• Action item
Please retype the entries that follow exactly as they are, leaving the images behind.

[Dataset excerpts]
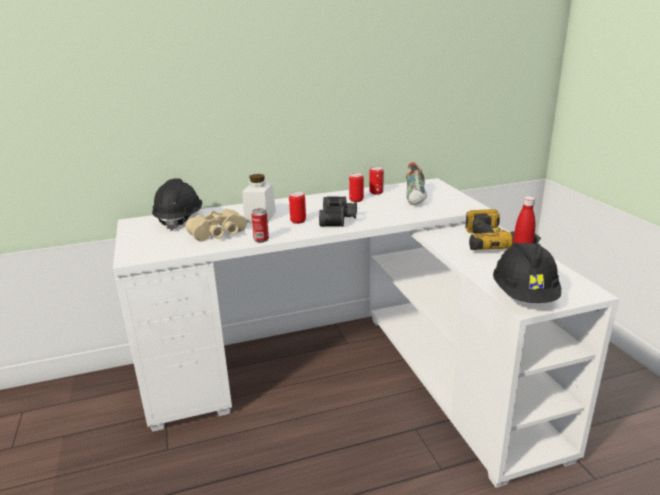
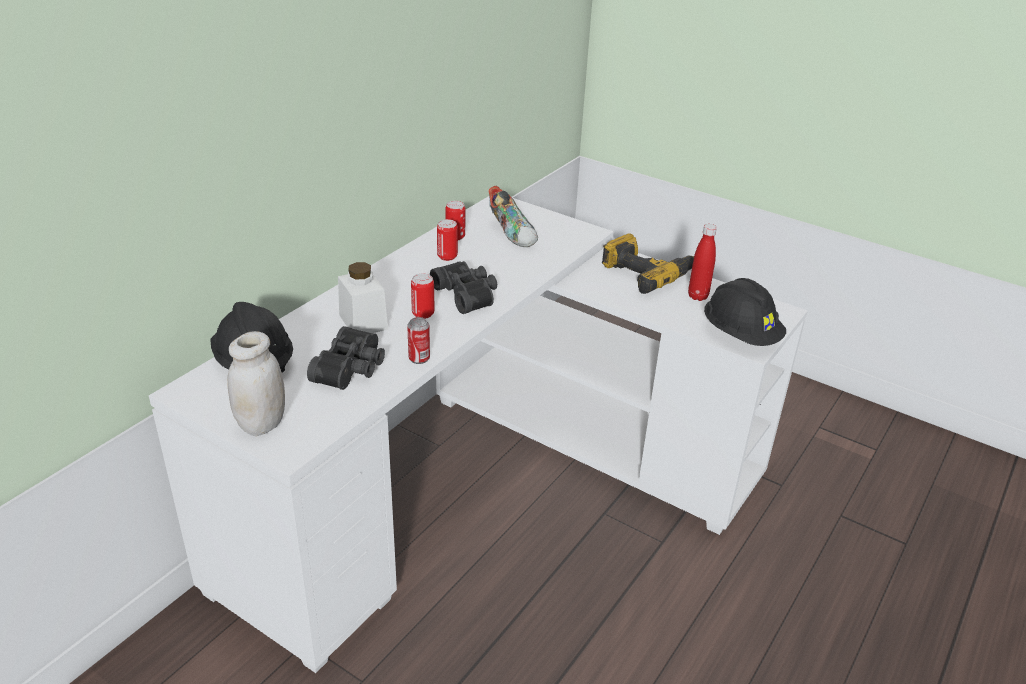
camera: 40 degrees left, 10 degrees up
beige binoculars [185,209,247,242] -> black binoculars [307,326,385,390]
none -> white jar [228,331,285,436]

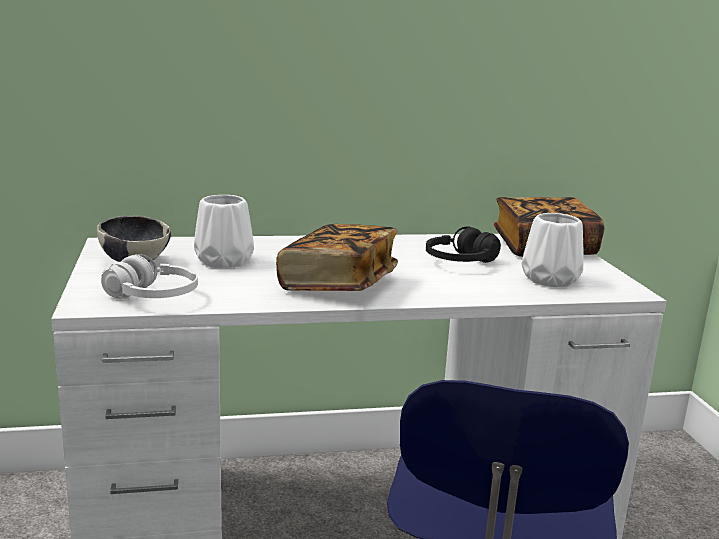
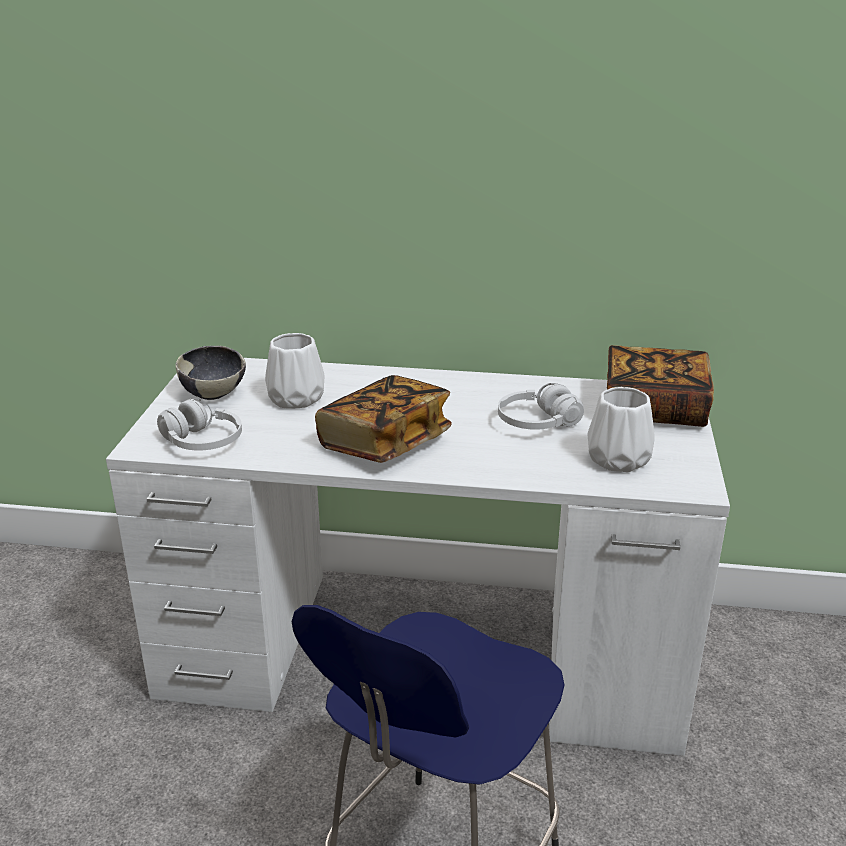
camera: 20 degrees right, 10 degrees up
black headphones [426,226,501,263] -> white headphones [498,383,584,430]

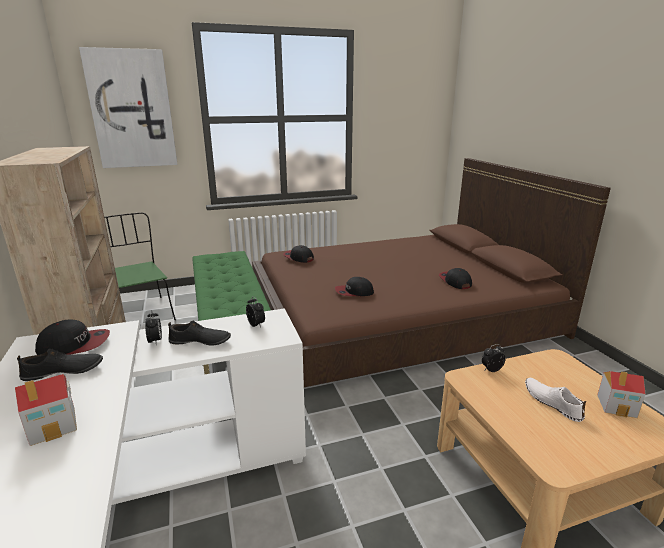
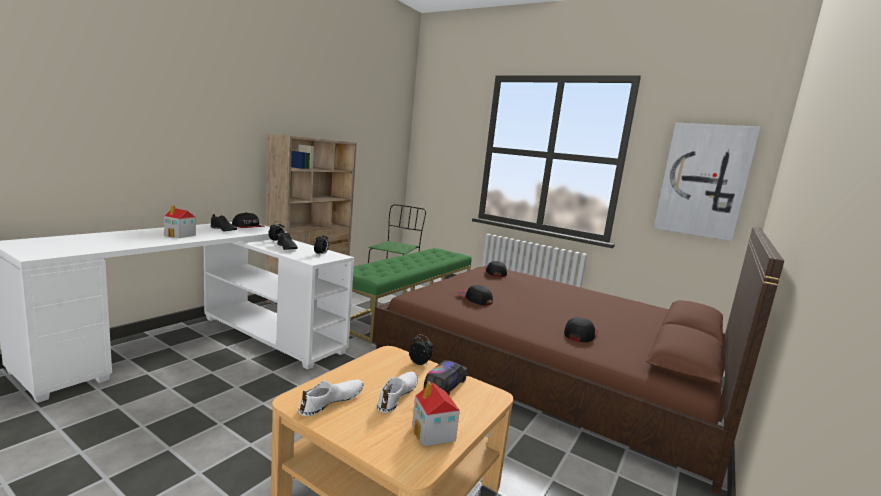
camera: 50 degrees right, 10 degrees down
picture [79,47,177,168] -> picture moved to [654,123,761,241]
none -> white shoe [298,379,364,416]
none -> toy truck [424,360,468,395]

• Answer to this exercise
camera: 40 degrees left, 10 degrees up
beige binoculars [185,209,247,242] -> black binoculars [307,326,385,390]
none -> white jar [228,331,285,436]

camera: 20 degrees right, 10 degrees up
black headphones [426,226,501,263] -> white headphones [498,383,584,430]

camera: 50 degrees right, 10 degrees down
picture [79,47,177,168] -> picture moved to [654,123,761,241]
none -> white shoe [298,379,364,416]
none -> toy truck [424,360,468,395]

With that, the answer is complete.